ASSIGNMENT —
Using the records below, transcribe word for word the stretch from the line that contains "middle dip: (91, 480)" through the line that contains "pinky tip: (450, 455)", both end lines included, and nothing else.

EXCERPTED RECORDS —
***

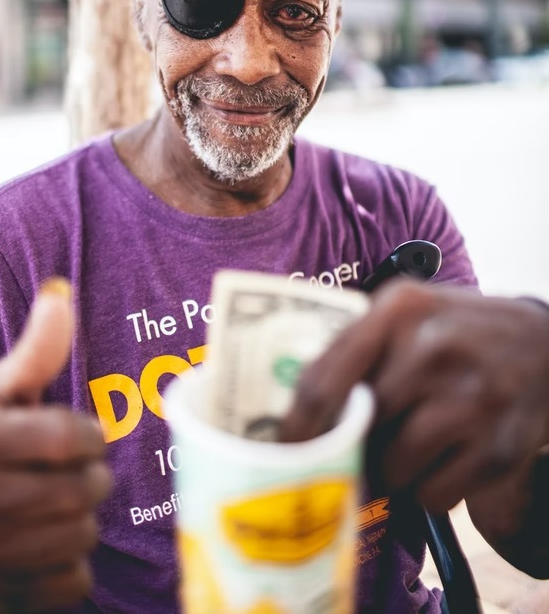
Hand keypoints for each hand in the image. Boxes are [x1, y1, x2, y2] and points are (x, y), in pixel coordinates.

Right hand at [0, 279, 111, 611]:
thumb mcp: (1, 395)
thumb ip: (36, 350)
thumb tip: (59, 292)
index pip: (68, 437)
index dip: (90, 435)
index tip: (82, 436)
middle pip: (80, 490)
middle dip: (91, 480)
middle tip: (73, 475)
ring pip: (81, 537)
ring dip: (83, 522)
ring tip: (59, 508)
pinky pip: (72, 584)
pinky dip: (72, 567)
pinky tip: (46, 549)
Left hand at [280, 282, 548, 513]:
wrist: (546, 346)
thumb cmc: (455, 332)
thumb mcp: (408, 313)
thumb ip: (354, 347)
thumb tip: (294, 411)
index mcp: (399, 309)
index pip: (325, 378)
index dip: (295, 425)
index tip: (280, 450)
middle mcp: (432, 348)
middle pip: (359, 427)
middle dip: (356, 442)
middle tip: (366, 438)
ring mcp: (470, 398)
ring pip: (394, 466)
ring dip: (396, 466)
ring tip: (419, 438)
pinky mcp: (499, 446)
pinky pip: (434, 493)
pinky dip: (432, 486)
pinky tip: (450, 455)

***

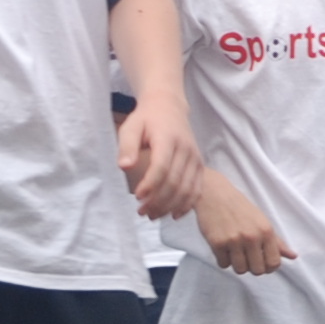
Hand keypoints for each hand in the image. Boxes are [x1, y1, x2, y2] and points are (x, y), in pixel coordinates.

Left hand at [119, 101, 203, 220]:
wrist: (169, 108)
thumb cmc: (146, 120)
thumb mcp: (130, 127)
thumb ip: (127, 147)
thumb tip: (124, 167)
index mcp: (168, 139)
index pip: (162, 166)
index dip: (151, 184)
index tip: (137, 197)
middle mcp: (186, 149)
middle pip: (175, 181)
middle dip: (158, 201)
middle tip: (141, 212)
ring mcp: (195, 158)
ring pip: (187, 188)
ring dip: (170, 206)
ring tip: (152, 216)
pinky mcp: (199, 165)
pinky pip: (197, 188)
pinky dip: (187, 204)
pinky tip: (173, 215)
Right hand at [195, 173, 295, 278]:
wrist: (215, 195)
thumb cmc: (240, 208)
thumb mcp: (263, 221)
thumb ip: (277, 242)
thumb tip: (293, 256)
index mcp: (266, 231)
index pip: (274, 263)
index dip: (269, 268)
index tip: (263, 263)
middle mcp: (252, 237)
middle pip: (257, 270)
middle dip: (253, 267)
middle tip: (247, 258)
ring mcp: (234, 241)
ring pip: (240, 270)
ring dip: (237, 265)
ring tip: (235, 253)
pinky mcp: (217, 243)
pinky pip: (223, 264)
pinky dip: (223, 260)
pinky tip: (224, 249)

***

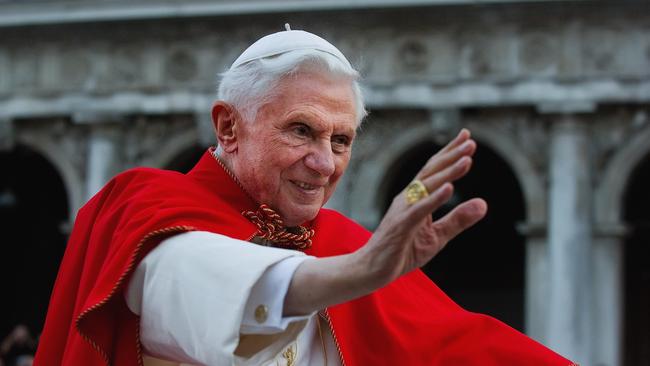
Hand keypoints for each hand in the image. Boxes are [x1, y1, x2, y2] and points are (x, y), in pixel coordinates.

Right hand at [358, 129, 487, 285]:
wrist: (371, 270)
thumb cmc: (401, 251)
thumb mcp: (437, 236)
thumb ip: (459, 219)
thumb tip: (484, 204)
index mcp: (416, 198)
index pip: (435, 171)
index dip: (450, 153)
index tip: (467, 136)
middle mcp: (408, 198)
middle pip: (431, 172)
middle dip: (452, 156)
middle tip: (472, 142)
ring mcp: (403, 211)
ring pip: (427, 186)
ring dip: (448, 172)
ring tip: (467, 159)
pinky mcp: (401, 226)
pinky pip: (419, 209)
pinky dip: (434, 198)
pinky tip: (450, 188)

***

ANSWER AREA —
middle dip: (91, 480)
middle tip: (73, 475)
ring pip: (81, 537)
ring dip: (83, 522)
ring tip: (59, 508)
pinky pip: (72, 584)
pinky dip: (72, 567)
pinky tip: (46, 549)
Left hand at [280, 282, 548, 513]:
wrist: (546, 346)
thumb cmc: (455, 332)
thumb mcp: (408, 313)
thumb ip: (354, 347)
thumb tip: (294, 411)
index mcp: (399, 309)
index pip: (325, 378)
index dip: (295, 425)
index tip: (280, 450)
middle mcp: (432, 348)
middle pip: (359, 427)
middle dip: (356, 442)
middle tip: (366, 438)
ring mcp: (470, 398)
ring pip: (394, 466)
ring dip: (396, 466)
ring tip: (419, 438)
pinky mcp: (499, 446)
pinky pip: (434, 493)
pinky dip: (432, 486)
pinky tip: (450, 455)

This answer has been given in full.